Paroxysme de concurrence

On remarque vite des similitudes avec La Casa de Papel. Mais si les deux séries mettent en scène des êtres marginalisé·e·s, les personnages de la série espagnole sont presque héroïques, contrairement à Squid Game, où ils·elles apparaissent au premier abord comme anti-héro·ïne·s antipathiques, détruit·e·s socialement et financièrement.

Gi-Eun est un ouvrier de l’automobile licencié à la suite d’une grève, choqué par l’action de la police – inspiré de la grève historique à SsangYong Motors. Traumatisé, il ne trouve pas de solution pour payer des soins à sa mère mourante et apparaître digne à sa fille.

Sae-Byeok est réfugiée de Corée du Nord. Elle cherche à réunir sa famille au sud avec l’aide d’un passeur qui l’arnaque.
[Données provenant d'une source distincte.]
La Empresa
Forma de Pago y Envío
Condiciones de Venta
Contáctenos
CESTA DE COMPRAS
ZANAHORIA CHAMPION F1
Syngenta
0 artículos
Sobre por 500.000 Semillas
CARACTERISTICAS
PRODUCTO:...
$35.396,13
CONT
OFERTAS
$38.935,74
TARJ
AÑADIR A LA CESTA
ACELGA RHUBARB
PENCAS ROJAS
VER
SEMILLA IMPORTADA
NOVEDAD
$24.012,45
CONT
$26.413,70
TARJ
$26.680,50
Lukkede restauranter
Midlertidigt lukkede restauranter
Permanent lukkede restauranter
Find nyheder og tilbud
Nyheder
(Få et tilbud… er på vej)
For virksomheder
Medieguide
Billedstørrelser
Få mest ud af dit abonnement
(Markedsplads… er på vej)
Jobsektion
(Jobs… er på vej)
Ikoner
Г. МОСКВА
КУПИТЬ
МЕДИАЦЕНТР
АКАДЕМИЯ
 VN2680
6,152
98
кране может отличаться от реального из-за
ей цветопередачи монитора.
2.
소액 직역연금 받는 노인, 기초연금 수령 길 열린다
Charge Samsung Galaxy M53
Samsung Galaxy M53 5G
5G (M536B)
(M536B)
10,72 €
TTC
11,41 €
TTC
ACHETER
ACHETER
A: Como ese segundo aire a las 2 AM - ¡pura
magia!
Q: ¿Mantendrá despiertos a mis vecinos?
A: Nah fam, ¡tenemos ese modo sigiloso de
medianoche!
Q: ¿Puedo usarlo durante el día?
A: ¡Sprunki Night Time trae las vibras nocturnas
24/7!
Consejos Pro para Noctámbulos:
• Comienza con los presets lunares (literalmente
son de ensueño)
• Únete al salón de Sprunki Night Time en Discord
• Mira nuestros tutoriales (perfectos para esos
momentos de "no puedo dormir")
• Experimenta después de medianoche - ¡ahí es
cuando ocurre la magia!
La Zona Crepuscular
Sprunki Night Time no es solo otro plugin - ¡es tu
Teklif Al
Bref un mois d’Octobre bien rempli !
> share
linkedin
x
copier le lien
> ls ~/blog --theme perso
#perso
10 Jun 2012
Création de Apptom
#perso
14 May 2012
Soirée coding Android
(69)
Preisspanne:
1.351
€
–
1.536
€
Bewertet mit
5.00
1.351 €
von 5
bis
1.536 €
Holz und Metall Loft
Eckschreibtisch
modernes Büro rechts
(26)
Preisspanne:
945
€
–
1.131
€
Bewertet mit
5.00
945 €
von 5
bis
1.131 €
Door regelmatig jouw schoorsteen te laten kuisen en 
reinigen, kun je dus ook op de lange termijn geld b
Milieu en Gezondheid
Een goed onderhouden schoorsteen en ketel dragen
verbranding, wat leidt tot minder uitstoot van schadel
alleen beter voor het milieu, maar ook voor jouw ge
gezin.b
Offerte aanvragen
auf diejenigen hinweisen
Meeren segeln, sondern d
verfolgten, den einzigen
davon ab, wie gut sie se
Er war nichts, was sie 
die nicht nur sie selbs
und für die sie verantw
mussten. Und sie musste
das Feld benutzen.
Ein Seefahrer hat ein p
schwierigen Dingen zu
Comme beaucoup de réfugié·e·s nord-coréen·ne·s, elle est victime de racisme et de discriminations, ce qui la pousse d’ailleurs à dissimuler son accent.

Joo-Ryung est présentée comme une folle séductrice. Elle incarne les stratégies que les femmes sont contraintes de mettre en œuvre pour survivre dans l’ordre patriarcal imposé par un siècle de colonisation et de dictature militaire. L’immigré d’origine pakistanaise
Ali est sans-papiers, situation que son patron exploite pour ne pas le payer. Son personnage rappelle la dureté des lois de l’immigration en Corée du Sud – même si la série le réduit au rôle du « gentil immigré un peu naïf ».

Enfin, le banquier ruiné Sang-Woo, que l’argent va rendre fou, est rongé par la honte et cache sa situation à sa mère. Le tabou, de l’échec notamment, est un élément qui structure beaucoup les relations familiales en Corée et que la série s’attache à restituer.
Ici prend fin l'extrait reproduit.